We must always remember that high APYs don’t always indicate healthy projects.
It’s now clear that the entire system was founded on a self-perpetuating, superficial premise. While Terra did have an ecosystem with certain use cases, the ecosystem’s expansion did not keep pace with the incentives employed to attract new users. The development was “hollow.” This resulted in its complete collapse.
The key takeaway here is to avoid chasing high APY.
Closing note
The crypto industry is still in its infancy, and decentralized software platforms like Ethereum provide virtually limitless opportunities for developing alternative financial products. These services have not been tried and tested in the same way that traditional finance has, and things may go wrong quickly and severely.
More specifically, while not intrinsically bad, algorithmic stablecoins are especially risky. A stablecoin that is dollar for dollar-backed by actual cash in a bank somewhere is significantly less likely to lose its peg to the dollar. An algorithmic stablecoin, although always partially backed by something valuable someplace, is complicated. And while everything may appear to be great 99 percent of the time, when the markets begin to crumble, the mechanism preserving its value may fail. This is why looking at the fundamentals over the incentives is important.
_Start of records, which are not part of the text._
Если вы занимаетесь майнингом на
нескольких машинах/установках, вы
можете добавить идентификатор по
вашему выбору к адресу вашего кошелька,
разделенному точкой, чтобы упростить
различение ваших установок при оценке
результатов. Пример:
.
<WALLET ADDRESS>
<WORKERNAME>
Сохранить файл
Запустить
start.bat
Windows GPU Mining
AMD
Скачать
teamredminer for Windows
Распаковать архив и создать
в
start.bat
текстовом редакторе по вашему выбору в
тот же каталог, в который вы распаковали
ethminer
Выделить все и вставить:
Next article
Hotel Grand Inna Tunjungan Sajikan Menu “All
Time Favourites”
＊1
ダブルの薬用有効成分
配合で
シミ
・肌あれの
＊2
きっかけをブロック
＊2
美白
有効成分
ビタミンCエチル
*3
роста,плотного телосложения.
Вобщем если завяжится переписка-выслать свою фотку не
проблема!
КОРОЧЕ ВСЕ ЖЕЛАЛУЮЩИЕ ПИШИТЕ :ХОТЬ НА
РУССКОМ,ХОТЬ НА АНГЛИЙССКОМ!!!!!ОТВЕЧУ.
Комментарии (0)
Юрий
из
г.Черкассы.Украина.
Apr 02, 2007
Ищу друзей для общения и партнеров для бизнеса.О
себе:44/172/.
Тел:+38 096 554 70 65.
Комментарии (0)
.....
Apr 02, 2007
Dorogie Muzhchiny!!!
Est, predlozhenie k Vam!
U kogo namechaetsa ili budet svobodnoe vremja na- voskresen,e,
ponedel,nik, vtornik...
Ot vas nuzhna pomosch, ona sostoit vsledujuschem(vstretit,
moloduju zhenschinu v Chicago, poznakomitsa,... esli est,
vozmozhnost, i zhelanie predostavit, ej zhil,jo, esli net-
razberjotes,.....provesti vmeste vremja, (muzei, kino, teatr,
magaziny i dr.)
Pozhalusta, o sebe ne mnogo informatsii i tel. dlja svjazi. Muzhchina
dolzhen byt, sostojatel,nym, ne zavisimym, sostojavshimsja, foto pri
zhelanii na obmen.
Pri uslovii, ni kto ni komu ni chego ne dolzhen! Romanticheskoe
Disclaimer: Cryptocurrency is not a legal tender and is currently unregulated. Kindly ensure that you undertake sufficient risk assessment when trading cryptocurrencies as they are often subject to high price volatility. The information provided in this section doesn't represent any investment advice or WazirX's official position. WazirX reserves the right in its sole discretion to amend or change this blog post at any time and for any reasons without prior notice.